Se l’operazione fosse andata in porto, forse in via San Fermo oggi ci sarebbe una moschea. Invece l’edificio, acquistato per essere ristrutturato e trasformato in un moderno centro islamico aperto alla città, è sotto sequestro preventivo. E ci resta.
Lo hanno deciso i giudici del Riesame a cui ha fatto appello Imad El Joulani. Il cardiologo giordano, 59 anni, a dicembre è stato assolto per insufficienza di prove dal processo per truffa in cui era accusato di avere ottenuto con l’inganno i 5 milioni di euro della Qatar Charity Foundation per realizzare l’opera. Ma per il giudice Bianca Maria Bianchi c’è una disputa su quei fondi, che va risolta in sede civile. Dunque il sequestro va mantenuto sull’edificio sia sui 2 milioni e mezzo di euro che ancora non erano stati spesi.

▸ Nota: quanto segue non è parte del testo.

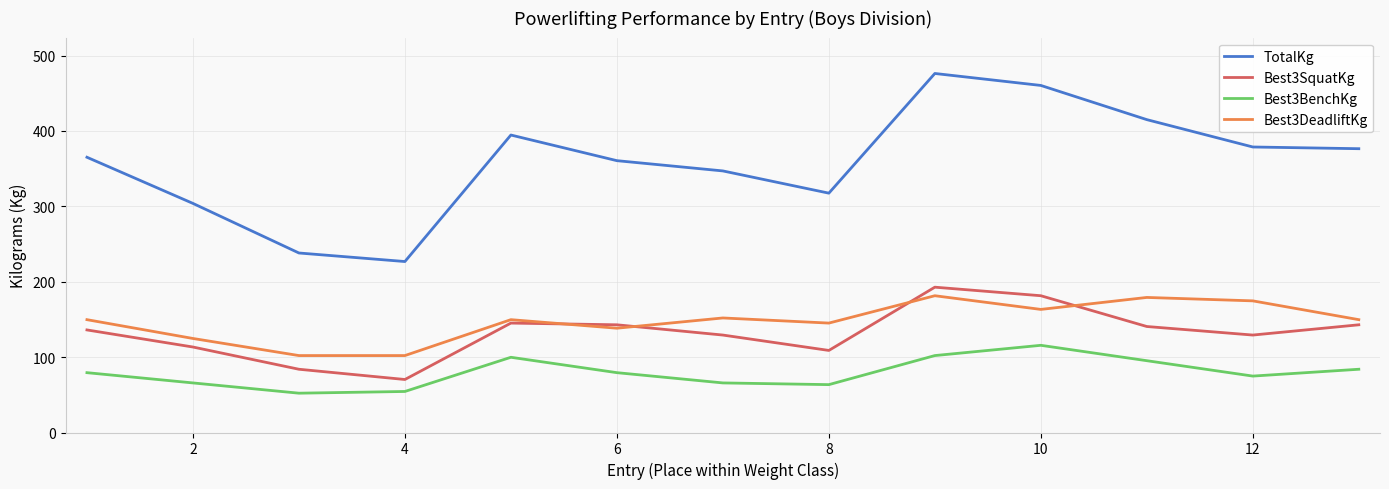

Which series has the widest spread of values?

TotalKg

L’avvocato Enrico Mastropietro, che assiste El Joulani, ci ha riprovato con una nuova istanza, respinta. E ora con la carta del Riesame. Il collegio presieduto dal giudice Stefano Storto, senza scendere nel merito, ha dichiarato l’istanza inammissibile, perché ritiene di non avere titolo per pronunciarsi: il nodo va sciolto dalla Corte d’Appello. A Brescia,
per altro, la difesa si è già rivolta per impugnare la sentenza sul punto dell’insufficienza di prove. L’imputato vuole un’assoluzione piena. Sarà inviata, a questo punto, un’integrazione per richiedere il dissequestro.

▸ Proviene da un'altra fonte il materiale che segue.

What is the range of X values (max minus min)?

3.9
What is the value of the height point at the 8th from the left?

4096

Per motivi opposti hanno impugnato la sentenza anche le parti civili. La denuncia alla Guardia di finanza era partita da Mohamed Saleh, allora vice del centro di via Cenisio, presieduto da El Joulani. Proprio sfruttando la sua carica, secondo la tesi dell’accusa, aveva ottenuto con l’inganno i milioni del Qatar. Nelle motivazioni il giudice di primo grado aveva fatto notare come non ci fossero prove documentali che El Joulani si fosse mai presentato per conto del centro di via Cenisio. «Occorre considerare che, sebbene per la cultura occidentale possa apparire inverosimile, è pacifico che l’erogazione della somma di 5 milioni è avvenuta sostanzialmente sulla parola — è scritto nelle sentenza —. Manca infatti un atto negoziale scritto di disposizione patrimoniale da Qatar charity foundation ad un beneficiario identificato, con certezza, nel Centro culturale islamico di Bergamo».